07 May 2015 | Uncategorized

We now count five years of austerity, which the Portuguese population had to survive. Today, we therefore live a violent social regression, the largest in the history of our young democracy: 28% of the population lives in poverty and 41% in severe material deprivation (source: INE); poverty risk rate for children under 18 years is 24,4% (UNICEF); 7% of children have permanent hunger (BACF). Rising unemployment contributes to the aggravation of the situation, with a real unemployment rate reaching 29%. Among youngsters is positioned at 35%. And we also have to count with the increase in long term unemployment (64% of total unemployed) and the huge increase of labor precariousness.

The general lack of prospects in the future feeling has dramatically increased emigration, which corresponds today to more than 20% of the resident Portuguese population. In the last years, the amount of new economic exiles has been even bigger than because of dictatorship’s escapes from colonial war, political police and poverty.

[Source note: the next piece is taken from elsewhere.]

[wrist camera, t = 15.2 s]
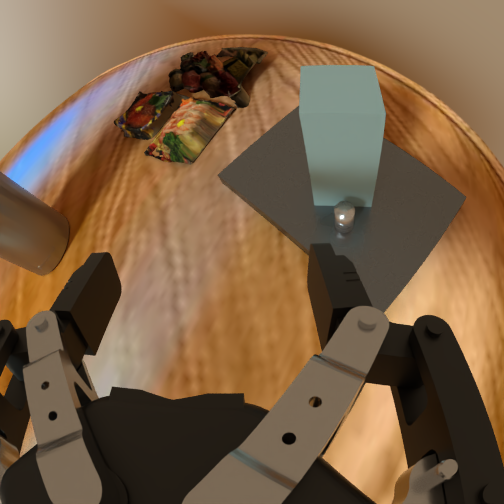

Nowadays people are struggling to find their family’s next meal, not being able to organize themselves in order to protest nor to create new solutions for their lives and for the country, even if they wanted to.

Today the Portuguese democracy is at risk!

It is urgent to point new paths, seeking for a real democracy: there are also people willing to intervene in society, but do not know how to – because of the lack of resources, spaces, organizations or actions; there are new ways of communication and interaction (including digital), providing new forms of organization and social participation; we are watching and participating in the emergence of a new social development paradigm based on principles of sustainability, autonomy and self-organization. It’s vital to know them better, to study and analyze and disseminate them.

We seek new paths for participation and citizenship, facing and fighting government authoritarianism and financial totalitarianism. Active citizenship not only makes communities stronger, but also offers a critical look at the decisions taken by governments, either through questioning, whether through monitoring, putting the control of people’s futures back into the people’s hands.

The Citizenship Academy believes that civic engagement will multiply the answers for today’s problems, which respond to the real needs of citizens. With a more active presence of all of us in the public sphere, based on values ​​such as cooperation, solidarity, respect, justice, equality, we will be able to do more – and better – in the social field but also in the economic one.

To struggle against the lack of democracy, the Citizenship Academy fights back with more democracy!